In previous work on the effects of frame-dragging on viscous accretion disks around black holes and neutron stars, we discovered gravitomagnetically precessing global modes localized near the inner edge of the Keplerian flow. The highest-frequency modes of this type precess in the prograde direction with frequencies slightly lower than the Lense-Thirring precession frequency at the mean radius of the mode. Contrary to what had been expected since the pioneering work of Bardeen & Petterson, these modes are very weakly damped (Q \approx 20--50) and are therefore likely to be excited. We present analytical arguments that shed further light on the nature of these modes and allow a better understanding of the symmetry-breaking pattern of viscous dissipation they create.

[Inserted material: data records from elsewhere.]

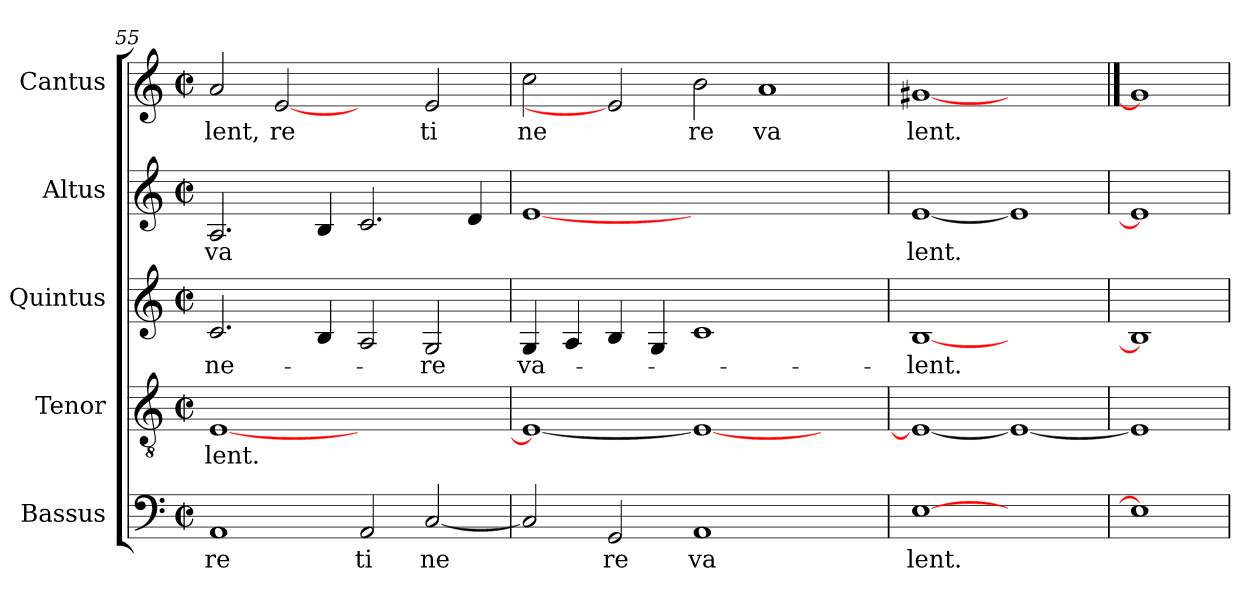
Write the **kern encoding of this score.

**kern	**text	**kern	**text	**kern	**text	**kern	**text	**kern	**text
*part5	*part5	*part4	*part4	*part3	*part3	*part2	*part2	*part1	*part1
*staff5	*staff5	*staff4	*staff4	*staff3	*staff3	*staff2	*staff2	*staff1	*staff1
*I"Bassus	*	*I"Tenor	*	*I"Quintus	*	*I"Altus	*	*I"Cantus	*
*clefF4	*	*clefGv2	*	*clefG2	*	*clefG2	*	*clefG2	*
*M2/2	*	*M2/2	*	*M2/2	*	*M2/2	*	*M2/2	*
*met(c|)	*	*met(c|)	*	*met(c|)	*	*met(c|)	*	*met(c|)	*
=55	=55	=55	=55	=55	=55	=55	=55	=55	=55
!	!LO:LY:b:cj	!	!LO:LY:b	!	!LO:LY:b:cj	!	!LO:LY:b:cj	!	!LO:LY:b:cj
1AA	re	[<1E	lent.	2.c/	-ne-	2.A/	-va	2a/	lent,
!	!	!	!	!	!	!	!	!	!LO:LY:b:cj
.	.	.	.	.	.	.	.	[2e	re
.	.	.	.	4B/	.	4B/	.	.	.
!	!LO:LY:b:cj	!	!	!	!	!	!	!	!
2AA/	ti	1ryy	.	2A/	.	2.c/	.	2ryy	.
!	!LO:LY:b:cj	!	!	!	!LO:LY:b:cj	!	!	!	!LO:LY:b:cj
[<2C/	ne	.	.	2G/	-re	.	.	2e/	ti
.	.	.	.	.	.	4d/	.	.	.
=56	=56	=56	=56	=56	=56	=56	=56	=56	=56
!	!	!	!	!	!LO:LY:b:cj	!	!	!	!LO:LY:b:cj
2C/]	.	1E_<	.	4G/	va-	[1e	.	2cc\	ne
.	.	.	.	4A/	.	.	.	.	.
!	!LO:LY:b:cj	!	!	!	!	!	!	!	!
2GG/	re	.	.	4B/	.	.	.	2e]	.
.	.	.	.	4G/	.	.	.	.	.
!	!LO:LY:b:cj	!	!	!	!	!	!	!	!LO:LY:b:cj
1AA	va	1E_	.	1c	.	1.ryy	.	2b\	re
!	!	!	!	!	!	!	!	!	!LO:LY:b:cj
.	.	.	.	.	.	.	.	1a	va
2ryy	.	2ryy	.	2ryy	.	.	.	.	.
=57	=57	=57	=57	=57	=57	=57	=57	=57	=57
!	!LO:LY:b:cj	!	!	!	!LO:LY:b:cj	!	!LO:LY:b:cj	!	!LO:LY:b:cj
[1E	lent.	1E_	.	[1B	-lent.	[1e	lent.	[1g#X	lent.
1ryy	.	1E_	.	1ryy	.	1e]	.	1ryy	.
=58	==58	=58	==58	=58	==58	=58	==58	==58	==58
1E]	.	1E]	.	1B]	.	1e]	.	1g#]	.
=	=	=	=	=	=	=	=	=	=
*-	*-	*-	*-	*-	*-	*-	*-	*-	*-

The two highest-frequency modes tilt the innermost part of the Keplerian flow, redirecting gas crossing the sonic radius. As we discuss, these modes are likely to be the most easily excited and may be excited by magnetoturbulence in the disk or interaction of the disk with a stellar magnetic field. They may modulate X-ray emission from black holes and neutron stars by periodically altering the inspiral of gas from the Keplerian disk, by periodically obscuring emission from the inner disk or star, or by creating a rotating pattern of enhanced emission. This modulation is expected to create power spectral peaks at ~1--10 Hz in black hole sources and at ~10--40 Hz in the kilohertz QPO sources. It may also produce sidebands on the kilohertz QPOs, separated from the main peaks by ~10--40 Hz. Detecting and measuring the frequencies of these modes would provide valuable new information about the strongly curved, twisting spacetime expected near spinning neutron stars and black holes. This research was supported in part by the NSF and NASA.